Als hätte sie wieder einmal in meinem Innersten gelesen wie in einem aufgeschlagenen Buch und sofort den Balsam entdeckt, der meiner schmerzenden Seele Linderung verschaffen konnte, fragte Aeluinya mich, ob ich gerne Dalaran sehen würde. Sie rief Khylon und Grímur zu sich ins Rattenloch, damit die beiden das Tor offenhielten, das sie beschwor, und reiste durch den Nether zu mir, um mich hindurchzugeleiten. Es war kühl dort im Nirgendwo. Wie Abermillionen eisige Flügelschläge erzitterte die Luft (wenn es Luft war) auf der Haut. Dunkles schien uns zu beäugen, sich auch näherzupirschen, ohne Gestalt zu erhalten. Düster und bedrohlich und fremd und zugleich fern vertraut und mit einem Beben etwas in mir erweckend umfing mich der Nether. Unbändige Kraft und überwältigende Schwäche, beides zugleich in meinem Sein. Meine Hand in der ihren, sie, mein Anker, mein Band zur Wirklichkeit, meine Reißleine, meine Sicherheit. Konzentriert, wachsam und unerschrocken führte sie mich wieder hinaus, meine Schwäche ergab sich ihr, während meine Kraft noch verweilen wollte.
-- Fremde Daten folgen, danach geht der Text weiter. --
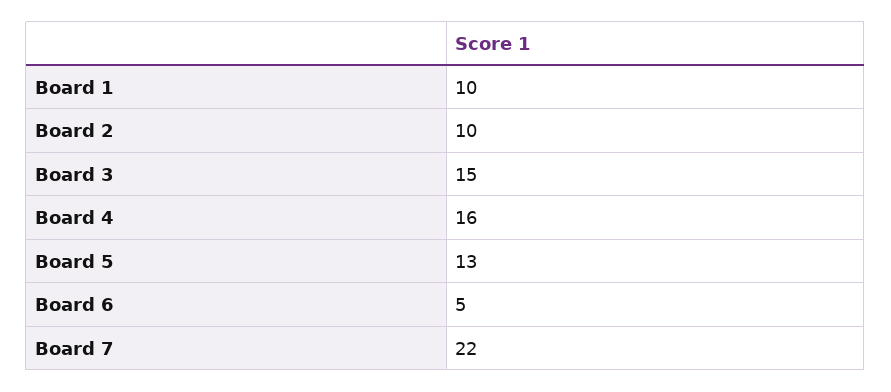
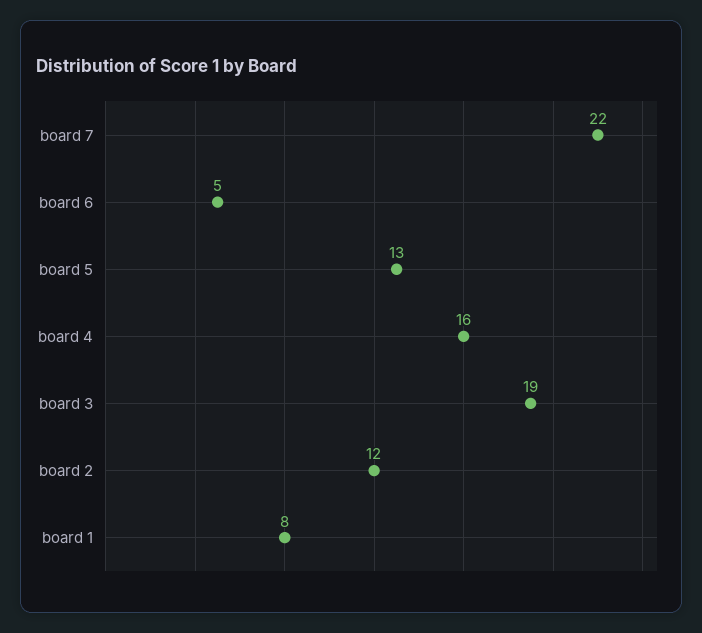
  {
-   "Board 1": 10,
+   "Board 1": 8,
-   "Board 2": 10,
+   "Board 2": 12,
-   "Board 3": 15,
+   "Board 3": 19,
    "Board 4": 16,
    "Board 5": 13,
    "Board 6": 5,
    "Board 7": 22
  }

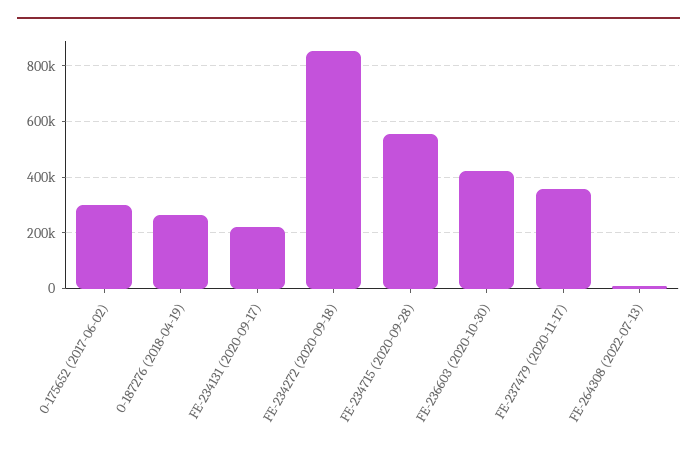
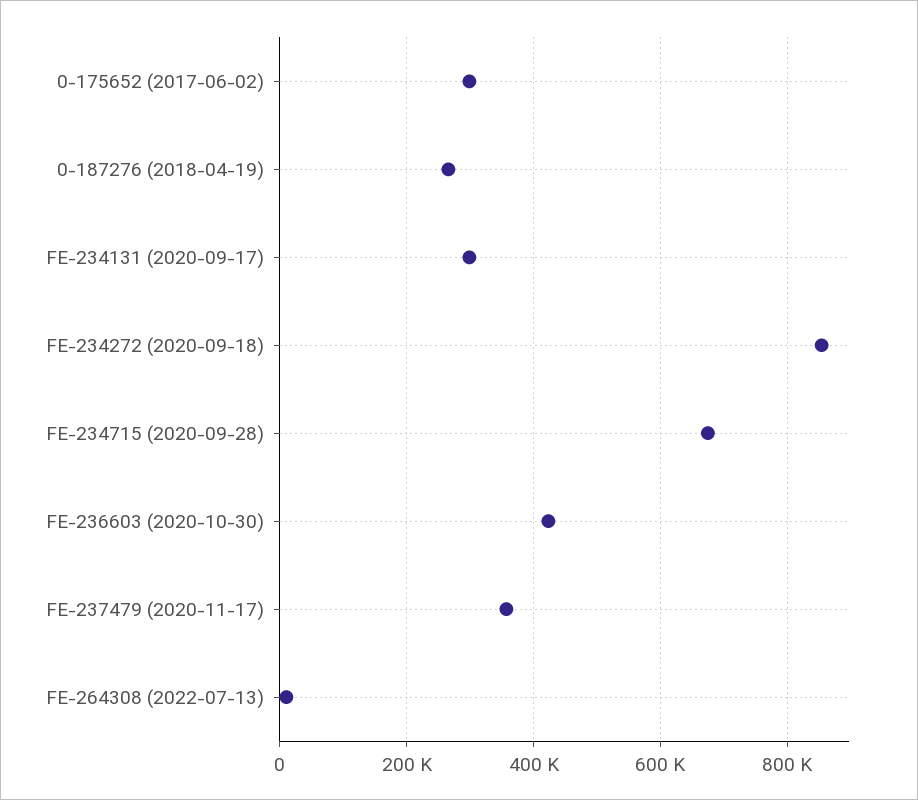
  {
    "0-175652 (2017-06-02)": 300000,
    "0-187276 (2018-04-19)": 260000,
-   "FE-234131 (2020-09-17)": 225000,
+   "FE-234131 (2020-09-17)": 300000,
    "FE-234272 (2020-09-18)": 860000,
-   "FE-234715 (2020-09-28)": 550000,
+   "FE-234715 (2020-09-28)": 680000,
    "FE-236603 (2020-10-30)": 420000,
    "FE-237479 (2020-11-17)": 360000,
    "FE-264308 (2022-07-13)": 20000
  }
Es war so ganz anders als die Reise mit Grao. Blieben wir länger zwischen den Welten? Ich wusste es nicht. Unermesslich viel intensiver war das Erleben gewesen, wie berauscht kam ich an und begegnete der Stadt der Städte mit einer Leichtigkeit und Beschwingtheit im Herzen, erfüllt von Freude und Übermut und Sehnsucht und unendlicher Erleichterung darüber, ihr kein Leid getan zu haben.
Der viel erwähnte Münzbrunnen entlockte mir ein Lachen – so groß war die Vorstellung, so klein die Wirklichkeit. Khylon berichtete von den Abwasserkanälen, in denen die Verwandten seines schnurrbärtigen Gefährten lebten. Ael führte mich herum, zeigte mir von der Galerie der violetten Zitadelle aus die eisigen Berge Nordends, die alles einschlossen, und noch während dieser Führung durch die Stadt stolperte ich über ein furchtbar hässliches Wesen, das mich um eine Heimat bat. Sorglos wie ich in diesem Moment war, nahm ich das Waisenkind unter meine Fittiche, und wenn ich es auch nie getan hätte, wäre ich bei klarem Verstand gewesen, bereute ich es nicht. Sein Wunsch die Welt zu sehen war mir Befehl. Ich ließ die Scherbenwelt Scherbenwelt sein und begann mit dem Kleinen Nordend zu erforschen.